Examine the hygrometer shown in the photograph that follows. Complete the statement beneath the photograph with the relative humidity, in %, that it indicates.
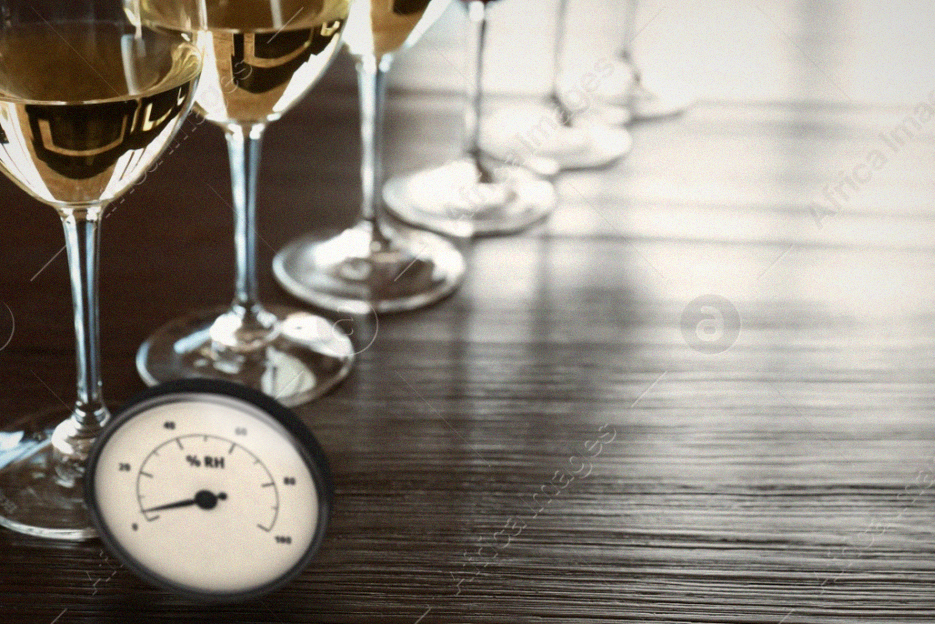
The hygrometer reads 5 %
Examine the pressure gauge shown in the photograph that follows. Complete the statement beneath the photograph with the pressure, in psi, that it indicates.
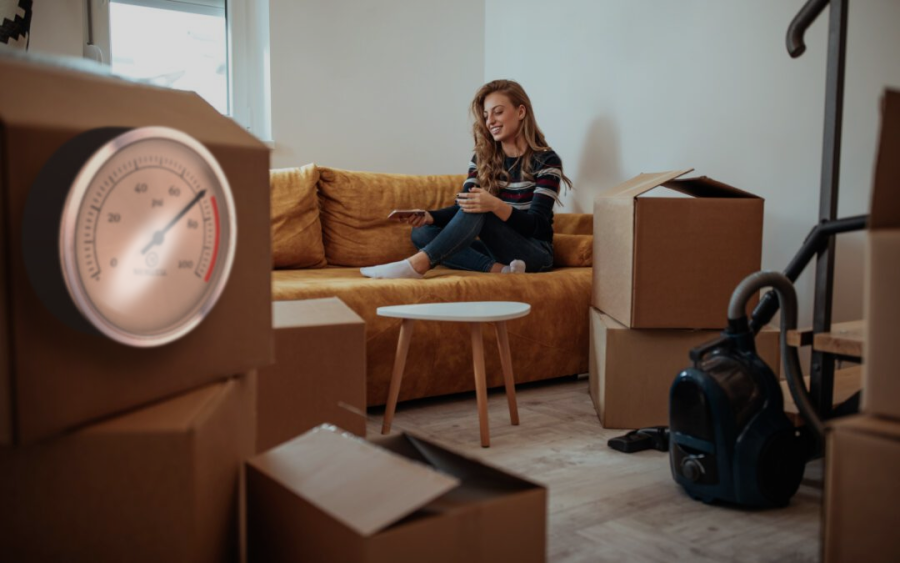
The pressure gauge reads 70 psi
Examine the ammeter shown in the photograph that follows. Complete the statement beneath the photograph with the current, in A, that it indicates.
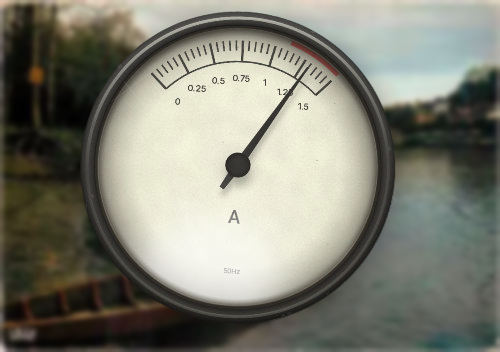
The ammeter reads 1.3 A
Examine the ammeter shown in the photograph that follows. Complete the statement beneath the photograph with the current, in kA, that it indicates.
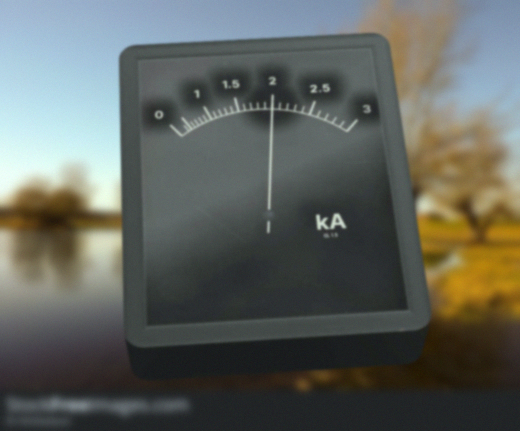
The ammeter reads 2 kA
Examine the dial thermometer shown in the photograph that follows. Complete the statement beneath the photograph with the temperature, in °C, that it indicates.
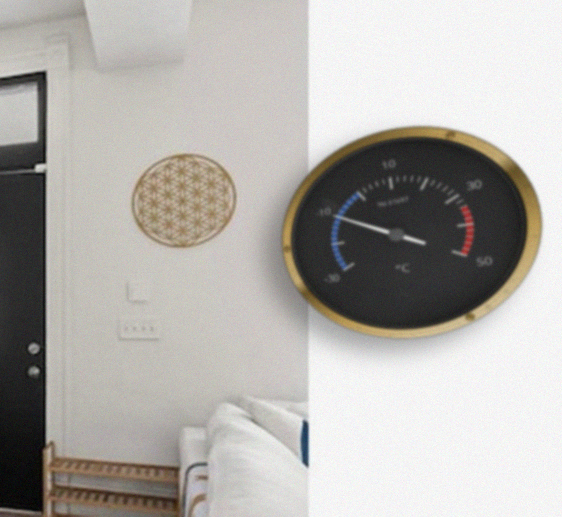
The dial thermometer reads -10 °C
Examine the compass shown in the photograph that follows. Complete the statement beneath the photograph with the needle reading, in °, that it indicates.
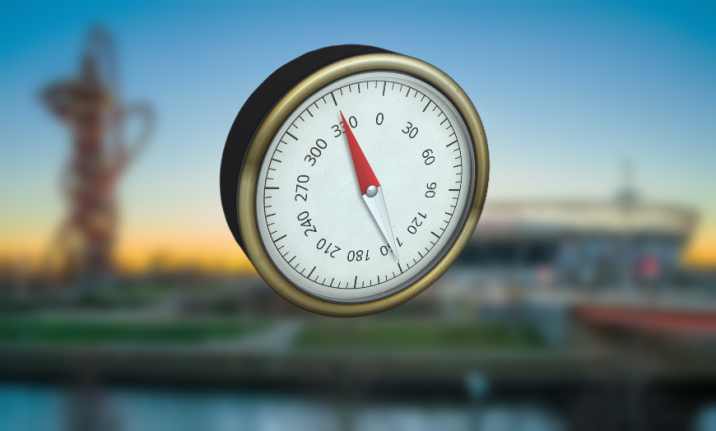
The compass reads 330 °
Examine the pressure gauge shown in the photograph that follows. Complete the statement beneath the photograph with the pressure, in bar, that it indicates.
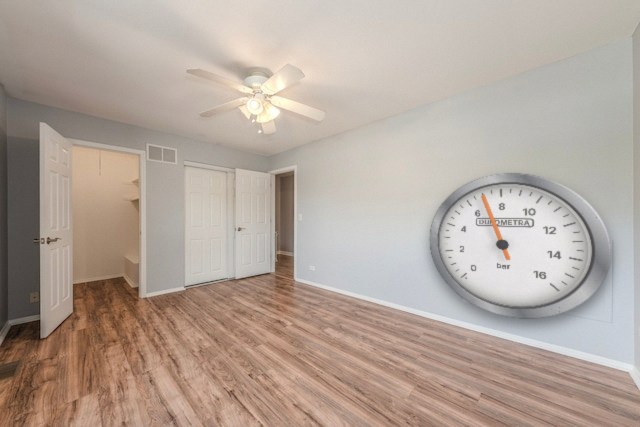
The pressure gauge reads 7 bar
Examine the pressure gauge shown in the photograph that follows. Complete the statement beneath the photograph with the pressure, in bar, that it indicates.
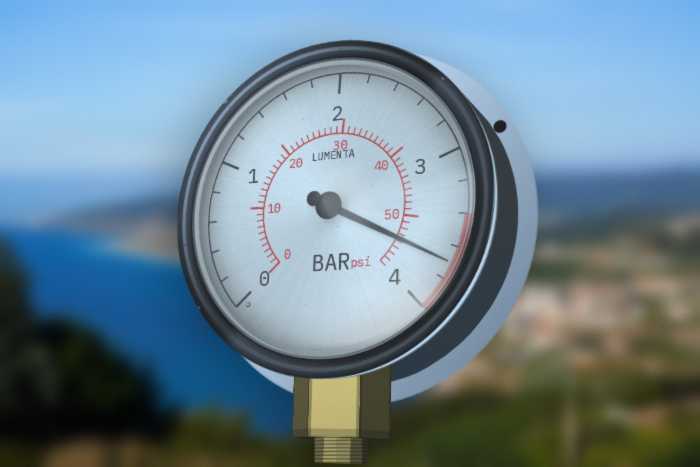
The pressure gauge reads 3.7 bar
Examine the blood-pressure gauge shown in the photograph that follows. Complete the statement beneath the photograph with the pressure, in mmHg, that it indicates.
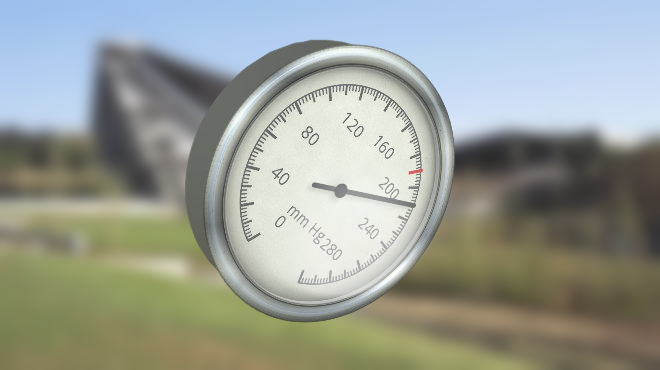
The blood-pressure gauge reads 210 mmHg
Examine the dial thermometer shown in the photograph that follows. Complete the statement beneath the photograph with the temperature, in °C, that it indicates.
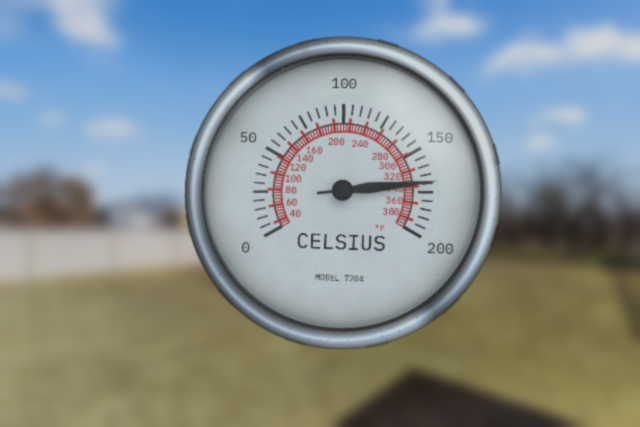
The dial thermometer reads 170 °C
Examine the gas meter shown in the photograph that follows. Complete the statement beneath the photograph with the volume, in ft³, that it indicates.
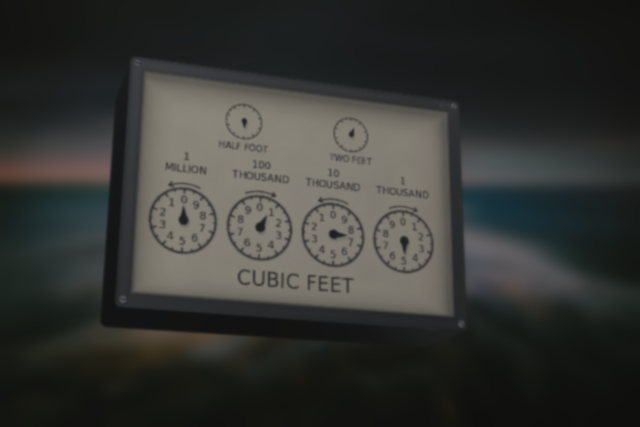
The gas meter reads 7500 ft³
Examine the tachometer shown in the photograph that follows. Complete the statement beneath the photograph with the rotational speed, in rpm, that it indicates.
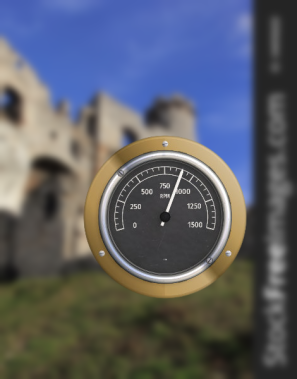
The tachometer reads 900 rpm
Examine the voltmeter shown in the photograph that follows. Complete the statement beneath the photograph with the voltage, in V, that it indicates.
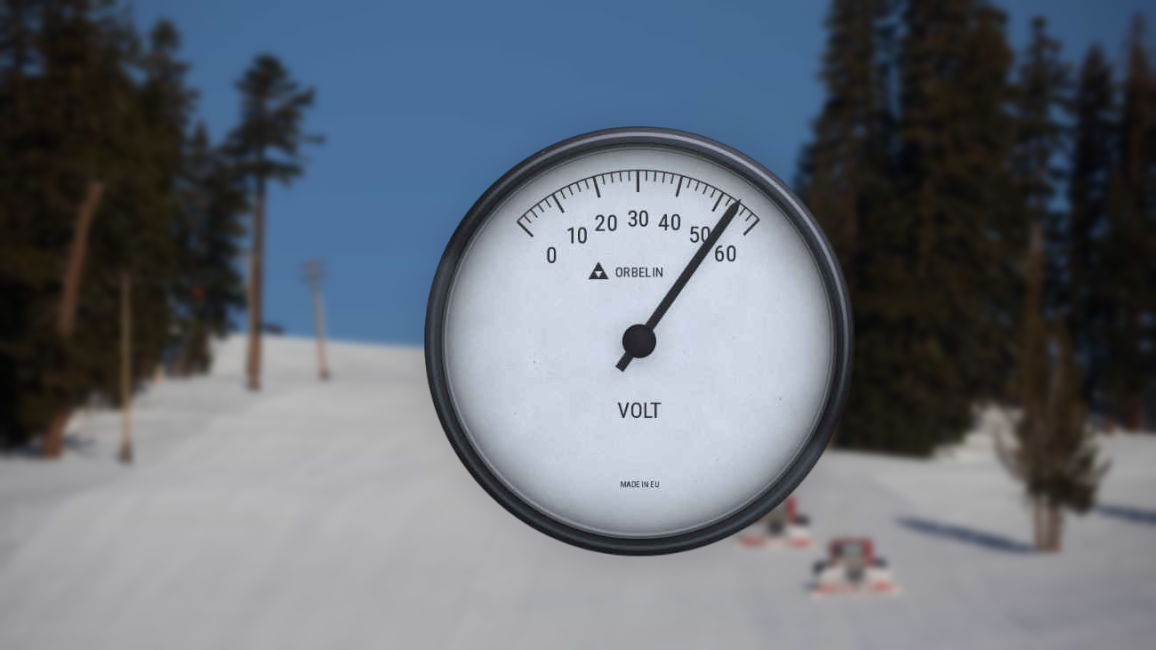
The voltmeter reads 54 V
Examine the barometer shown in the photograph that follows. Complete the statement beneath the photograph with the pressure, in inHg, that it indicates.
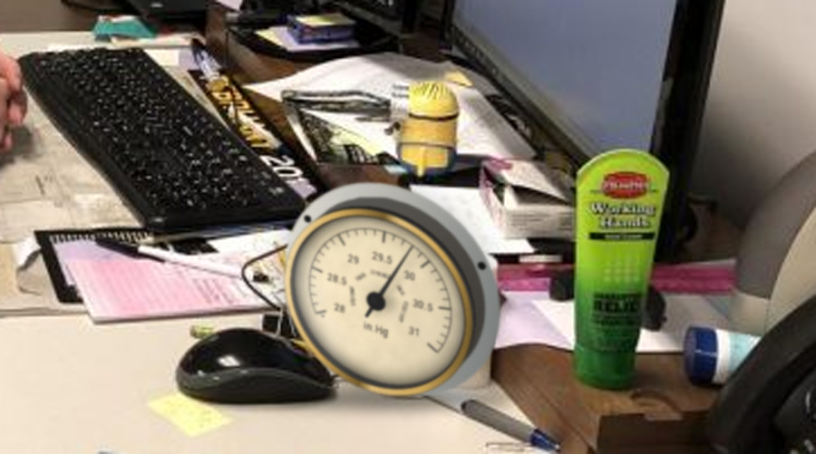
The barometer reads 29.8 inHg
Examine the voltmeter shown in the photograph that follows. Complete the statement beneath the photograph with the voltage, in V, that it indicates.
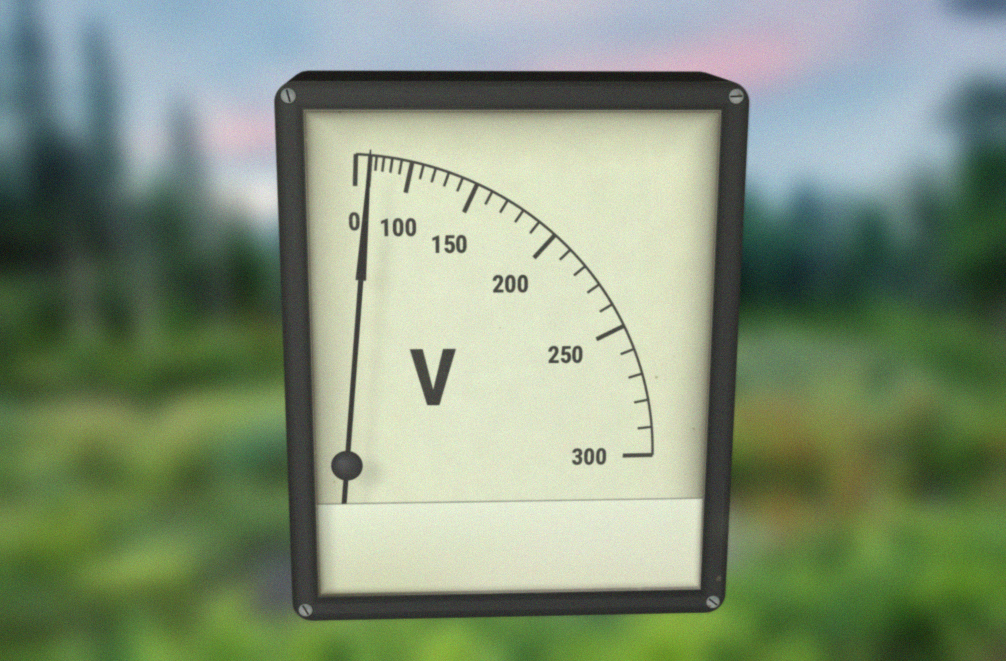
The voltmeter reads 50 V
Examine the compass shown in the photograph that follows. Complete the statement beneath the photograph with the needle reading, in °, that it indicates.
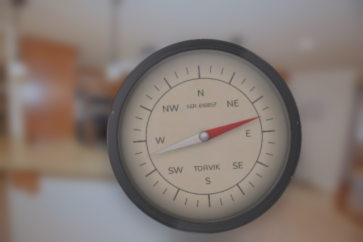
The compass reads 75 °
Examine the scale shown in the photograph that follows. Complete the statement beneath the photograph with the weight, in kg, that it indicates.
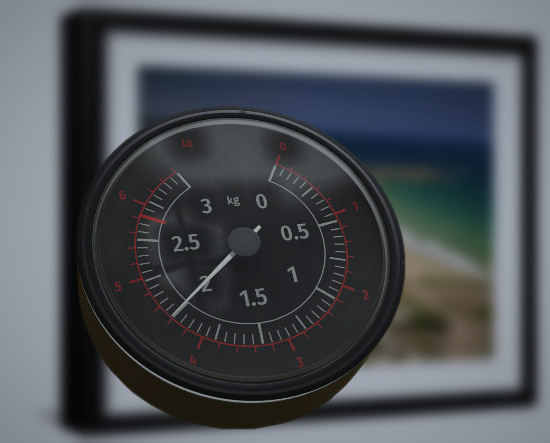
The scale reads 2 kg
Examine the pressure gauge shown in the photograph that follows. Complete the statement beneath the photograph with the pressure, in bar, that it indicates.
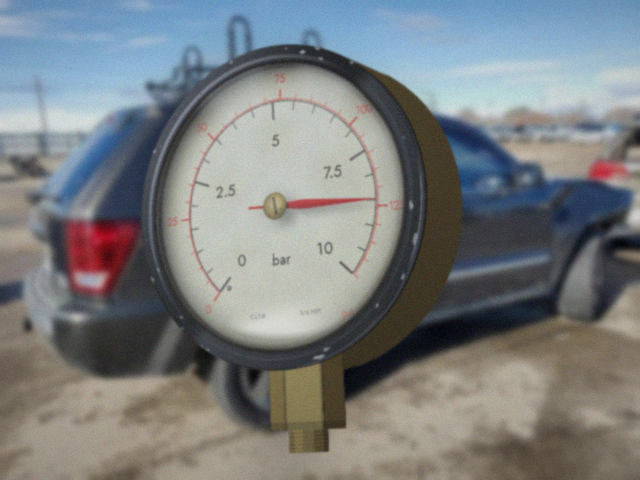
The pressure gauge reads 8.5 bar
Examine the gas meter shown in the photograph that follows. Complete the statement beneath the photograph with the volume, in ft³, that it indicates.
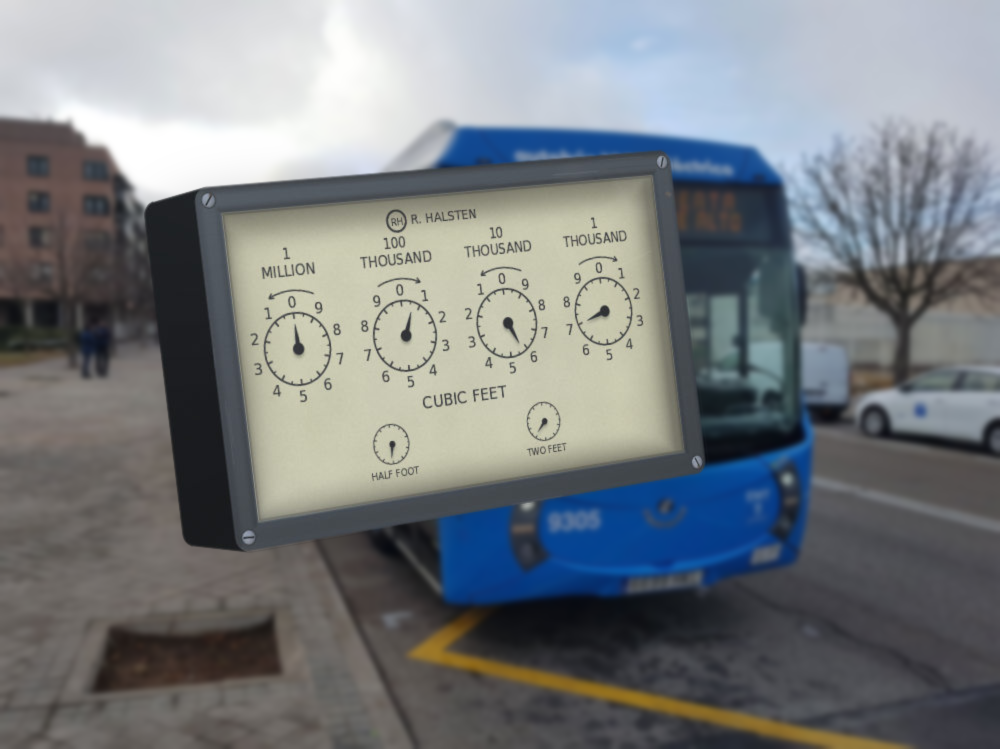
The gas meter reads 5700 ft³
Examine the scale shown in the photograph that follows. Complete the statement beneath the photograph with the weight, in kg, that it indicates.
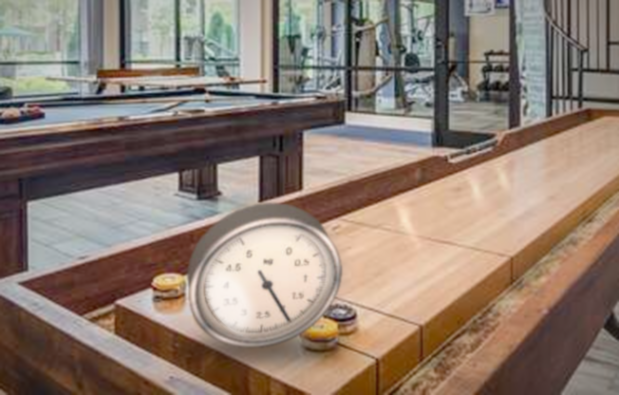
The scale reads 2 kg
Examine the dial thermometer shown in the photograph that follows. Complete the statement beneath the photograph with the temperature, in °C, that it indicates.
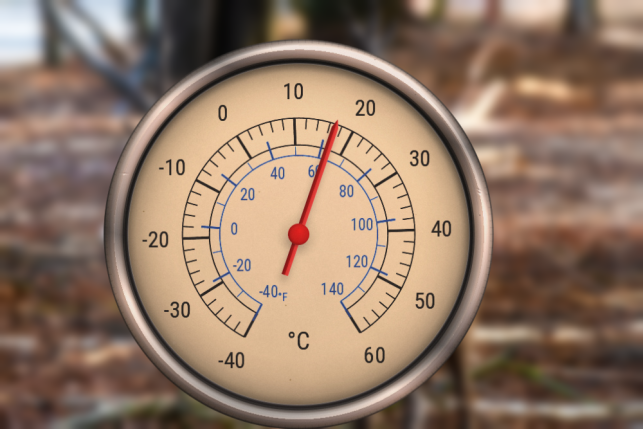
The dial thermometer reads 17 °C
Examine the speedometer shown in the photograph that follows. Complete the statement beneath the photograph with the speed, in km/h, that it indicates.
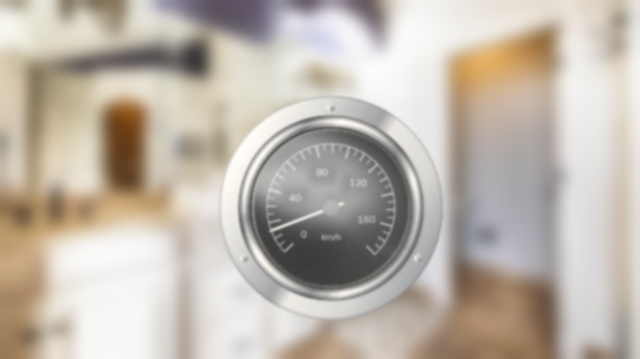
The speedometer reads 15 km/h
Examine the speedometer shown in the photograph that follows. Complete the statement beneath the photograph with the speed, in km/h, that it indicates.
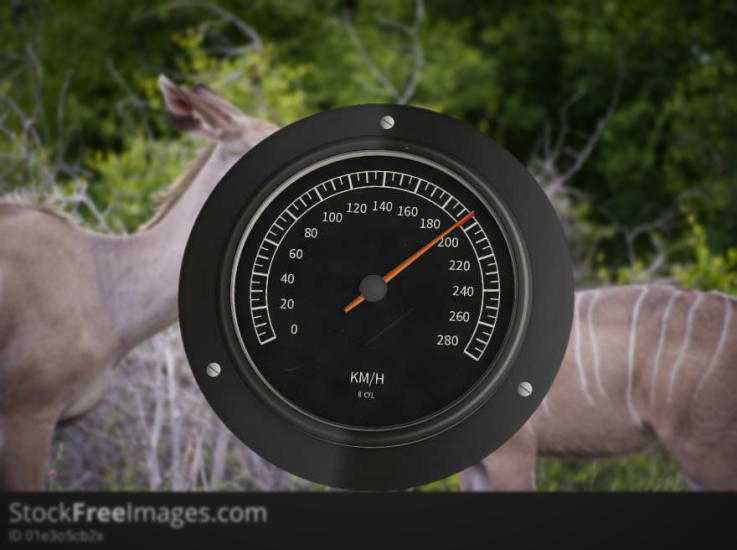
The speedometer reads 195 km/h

##############################

What is needed — Render the rows as a numbered list, starting at the first line and ending at the line containing "The pressure gauge reads 70 psi", with blank lines dropped and the pictures omitted.

Solution —
1. Examine the hygrometer shown in the photograph that follows. Complete the statement beneath the photograph with the relative humidity, in %, that it indicates.
2. The hygrometer reads 5 %
3. Examine the pressure gauge shown in the photograph that follows. Complete the statement beneath the photograph with the pressure, in psi, that it indicates.
4. The pressure gauge reads 70 psi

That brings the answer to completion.